The social media landscape is plush with options these days. Facebook is the current social media darling. Twitter is favored by journalists as the land of quick comments. LinkedIn is the preferred place for professionals to connect and for job seekers to find employment leads. To date, however, no social media site efficiently connects B-to-C communities. In fact, both Facebook and Twitter have rules set up to limit and separate business and social interactions. Google+ may be the social media site to do this effectively in the very near future — which means that agents will want to be in this integrated B-to-C social media community as it develops.
Why Google+?
Google+ has some distinct advantages over the other networks, the most obvious being search. As the largest and best search engine in the world, Google+ commands a special place in the social media landscape. Not only does Google control paid and organic search, they also control a vast network of Internet sites including YouTube and other popular websites. In addition, Google is dedicated to mobile smartphones and improving local search. In a few short years, their Android operating system has become one of the biggest players in the smartphone market.
Mobile smartphone searches turn browsing into purchases much more effectively than desktop or laptop computers. BIA/Kelsey research has shown that once a business is located on a smartphone, a customer will buy or visit the location 60% of the time. Compare this to average desktops rates of 10% or lower. Why is this? Users use mobile searches closer to their point of purchase. While mobile sales are not likely to directly affect the sales of insurance agents, they will affect B-to-C marketing, and this in turn will impact how Google continues to develop both Google mobile search and Google+. In short, Google+ is the most likely social media community to successfully incorporate B-to-C in the near future due to the high conversion rates generated by smartphone searches.

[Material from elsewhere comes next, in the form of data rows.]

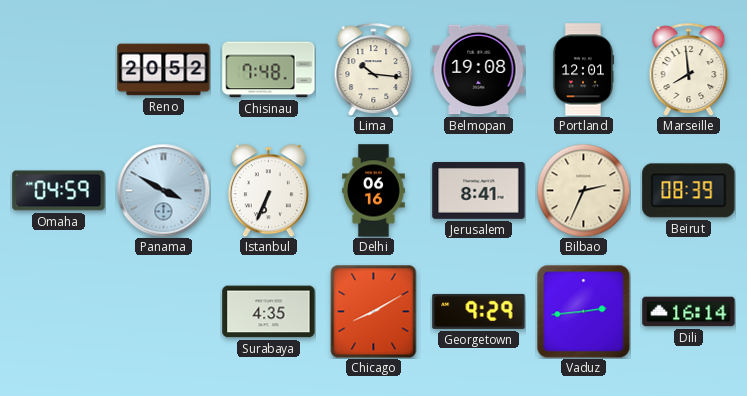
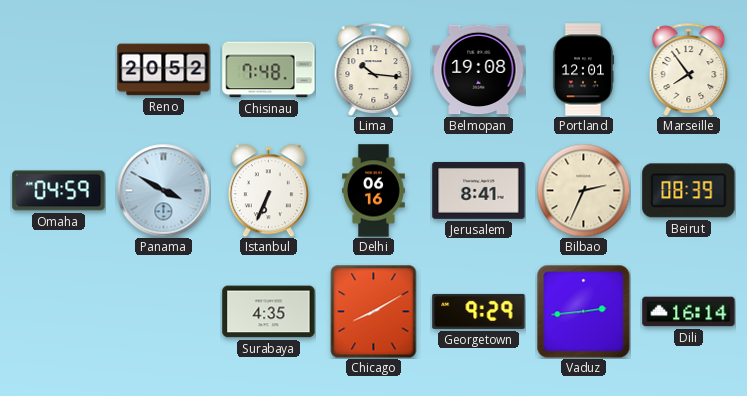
Marseille: 7:59 -> 7:54
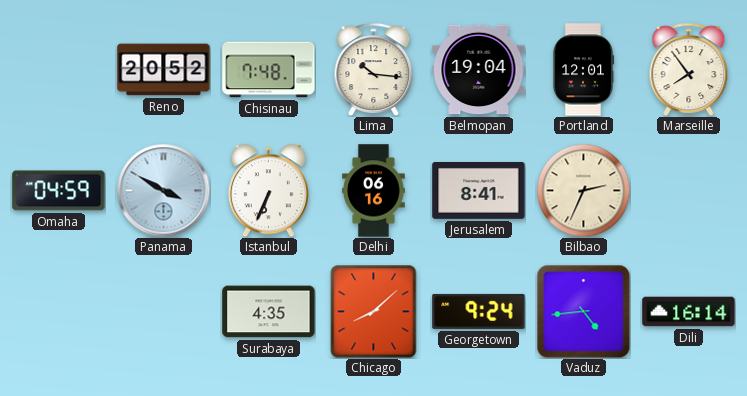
Belmopan: 19:08 -> 19:04
Beirut: 08:39 -> none
Chicago: 8:10 -> 8:08
Georgetown: 9:29 -> 9:24
Vaduz: 2:44 -> 4:44
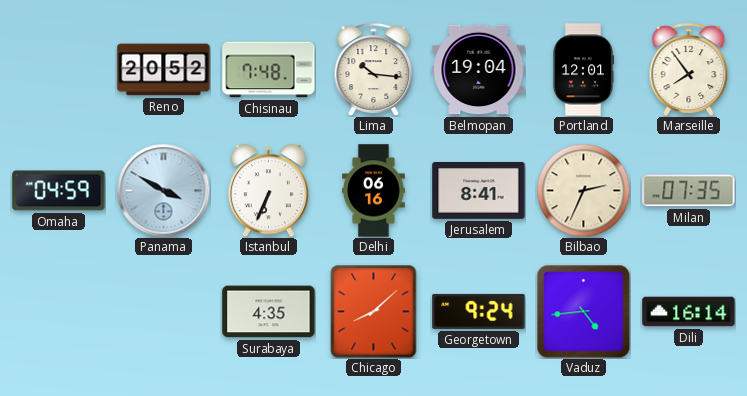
Milan: none -> 07:35
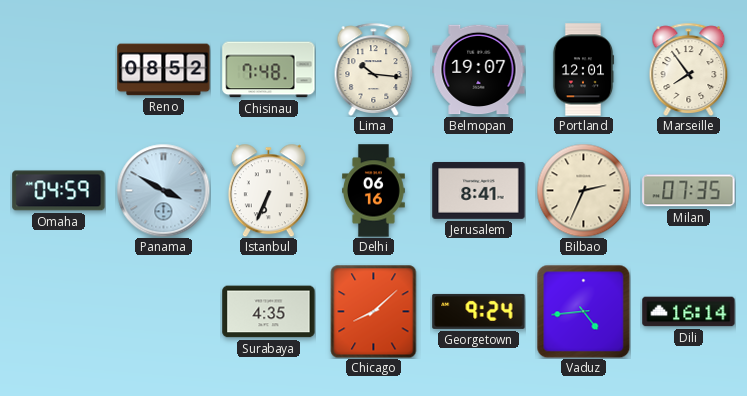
Reno: 20:52 -> 08:52
Belmopan: 19:04 -> 19:07
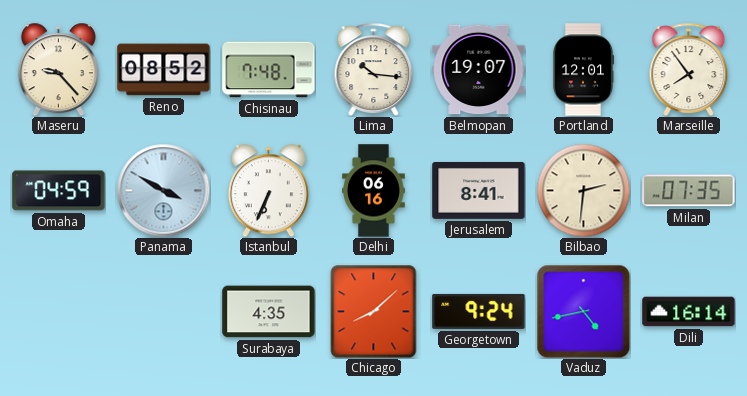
Maseru: none -> 9:23
Bilbao: 2:34 -> 2:31
Vaduz: 4:44 -> 4:43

The power of a Google+ recommendation
Google+ also has a few very useful tools that other social media sites do not have. Perhaps the most powerful of these is the ability for a user to see the recommendations of their friends whenever they search the web using Google search. Currently the "recommend" feature isn't very important because the community is small. Unlike the friend recommends on Facebook, Google recommends are user-initiated, targeted messages rather than broadcast messages. To clarify: With a Facebook ad, anytime a person is on Facebook, the ad pops up and says something like, "Your friends Bob and Sue both like Shealthinsurance.com." However, using Google+, the ad only appears if the user is searching for, say, "insurance." Additionally, it will include both general public recommends and specific recommendations from friends. Most importantly, these recommends do not disappear with time, but remain available to users any time they are signed into Google. With Android's operating system, users are almost always signed in to access applications.